Fulton's nickname of "Toot" was widely used but I can find no definitive reason for it. Some have suggested it derives from the whistle of the steamboat for which he's known, but it seems his nickname was used before this. Fulton was very gifted but difficult to penetrate as a person, naïve but intense. A Maryland farm boy, he came to England by invitation, and for a time lived as a portrait painter in Devon, near where I live. He reached the status of having his work hung at the Royal Academy so he was no amateur, but then went across to revolutionary France, and extraordinarily, within a year he was working on his incredible submersibles. It's on record that he actually met Bonaparte face to face and demonstrated a working submarine, the first Nautilus. It remained on the bed of the Seine for an hour to the horror of the assembled dignitaries; Fulton later took it out on several armed war patrols against the British. He destroyed it when the French delayed in making a commercial arrangement along the lines I spell out in the book.
Fulton's proposed machines were the first weapons of mass destruction—deliberately designed to blow up humans without warning or a chance to fight back and caused as much stir then as WMDs do today. Did he really believe in what he said about freeing the world's oceans with the threat of mutual destruction or was this to assuage his feelings of guilt? The record is not clear and I can only guess at the answers to these questions.
And we'll never know whether if Fulton had been given full backing, he would have succeeded. It took another century before the world saw the first practical submarine but his terminology (submarine, torpedo, conning tower) is still in use today. How did it all end for him? He scraped together resources for one more try and succeeded in frightening the wits out of Admiralty officials gathered for a demonstration off Deal, but a fortnight later the Battle of Trafalgar took place and effectively ended his dreams. Fulton returned in penury to the U.S. but went on to become famous with the first commercial steamship there. Ironically, he later began building another submarine, this time against the British who were blockading New York in the War of 1812, but he died before it was finished.
Other characters in this book may seem at first reading to be the product of a vivid imagination but there really was a mysterious "Mr. Smith" who detached Fulton from Napoleon to transfer his allegiance to England. There is very little known on this episode so I took what I felt was likely to have occurred, and put Renzi in Smith's place. Likewise, the famed Parisian savant, LaPlace, was indeed a friend of Fulton's . . .
I enjoy Jane Austen's works and it was on a literary whim that I decided to mention her in Invasion, via her brother who actually was in post there at the time. She in fact had two sailor brothers: Francis, who Kydd meets in the course of his acquaintance with the Fencibles, and Charles. Both later advanced to become admirals and Jane no doubt consulted them when she created William Price in Mansfield Park and Captain Wentworth in Persuasion.
As usual, I owe a huge debt of gratitude to many people.
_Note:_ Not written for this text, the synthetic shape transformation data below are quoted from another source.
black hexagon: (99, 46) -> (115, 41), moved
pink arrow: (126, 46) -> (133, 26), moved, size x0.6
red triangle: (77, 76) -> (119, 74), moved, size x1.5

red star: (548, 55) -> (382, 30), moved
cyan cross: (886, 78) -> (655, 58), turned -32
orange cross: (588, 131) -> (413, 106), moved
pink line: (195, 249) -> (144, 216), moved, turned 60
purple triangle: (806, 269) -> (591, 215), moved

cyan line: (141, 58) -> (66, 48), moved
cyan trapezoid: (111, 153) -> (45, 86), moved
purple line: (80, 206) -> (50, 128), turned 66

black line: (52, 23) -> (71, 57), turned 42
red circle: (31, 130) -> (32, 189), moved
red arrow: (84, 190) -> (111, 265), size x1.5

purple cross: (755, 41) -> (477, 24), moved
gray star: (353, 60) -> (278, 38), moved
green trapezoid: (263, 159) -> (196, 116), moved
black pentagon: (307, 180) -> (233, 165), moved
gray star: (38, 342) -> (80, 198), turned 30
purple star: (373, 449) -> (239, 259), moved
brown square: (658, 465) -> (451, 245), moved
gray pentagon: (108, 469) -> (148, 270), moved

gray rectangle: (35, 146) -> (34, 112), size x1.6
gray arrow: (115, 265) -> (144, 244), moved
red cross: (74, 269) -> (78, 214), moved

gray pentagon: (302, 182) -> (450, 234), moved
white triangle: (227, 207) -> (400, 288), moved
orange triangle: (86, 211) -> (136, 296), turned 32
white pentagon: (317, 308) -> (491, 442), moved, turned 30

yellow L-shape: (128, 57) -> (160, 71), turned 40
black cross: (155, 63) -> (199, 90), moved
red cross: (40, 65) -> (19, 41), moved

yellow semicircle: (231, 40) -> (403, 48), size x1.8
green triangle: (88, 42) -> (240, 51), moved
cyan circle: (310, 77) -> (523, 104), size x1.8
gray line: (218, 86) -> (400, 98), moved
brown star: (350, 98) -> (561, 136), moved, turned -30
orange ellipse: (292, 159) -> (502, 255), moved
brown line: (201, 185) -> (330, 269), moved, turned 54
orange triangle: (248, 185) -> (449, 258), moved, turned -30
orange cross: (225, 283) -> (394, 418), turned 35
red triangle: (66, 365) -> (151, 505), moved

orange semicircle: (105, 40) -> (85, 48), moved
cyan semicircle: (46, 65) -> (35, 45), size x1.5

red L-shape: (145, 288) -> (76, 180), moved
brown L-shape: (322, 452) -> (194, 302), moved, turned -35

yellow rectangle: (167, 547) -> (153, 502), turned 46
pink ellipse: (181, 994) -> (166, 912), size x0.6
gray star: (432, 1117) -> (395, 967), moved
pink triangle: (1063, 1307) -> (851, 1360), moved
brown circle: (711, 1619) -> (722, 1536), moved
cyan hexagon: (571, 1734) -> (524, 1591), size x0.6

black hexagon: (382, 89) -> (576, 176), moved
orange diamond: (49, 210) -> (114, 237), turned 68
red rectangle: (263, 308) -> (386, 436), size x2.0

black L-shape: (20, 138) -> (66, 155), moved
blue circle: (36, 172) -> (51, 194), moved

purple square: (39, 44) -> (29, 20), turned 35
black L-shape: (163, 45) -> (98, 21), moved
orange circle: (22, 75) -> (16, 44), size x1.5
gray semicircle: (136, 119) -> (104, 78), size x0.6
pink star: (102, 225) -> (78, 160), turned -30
I cannot acknowledge them all for space reasons but deep thanks are due to Rowena Willard-Wright and Joanne Gray of English Heritage, who arranged special access to Dover Castle, Fulton's base while he was working on his inventions, and Walmer Castle, where Pitt lived and which he used as a secretariat for his clandestine operations against the French. And of course I would be remiss not to mention my literary agent, Carole Blake, and my new editor at Hodder & Stoughton, Anne Clarke.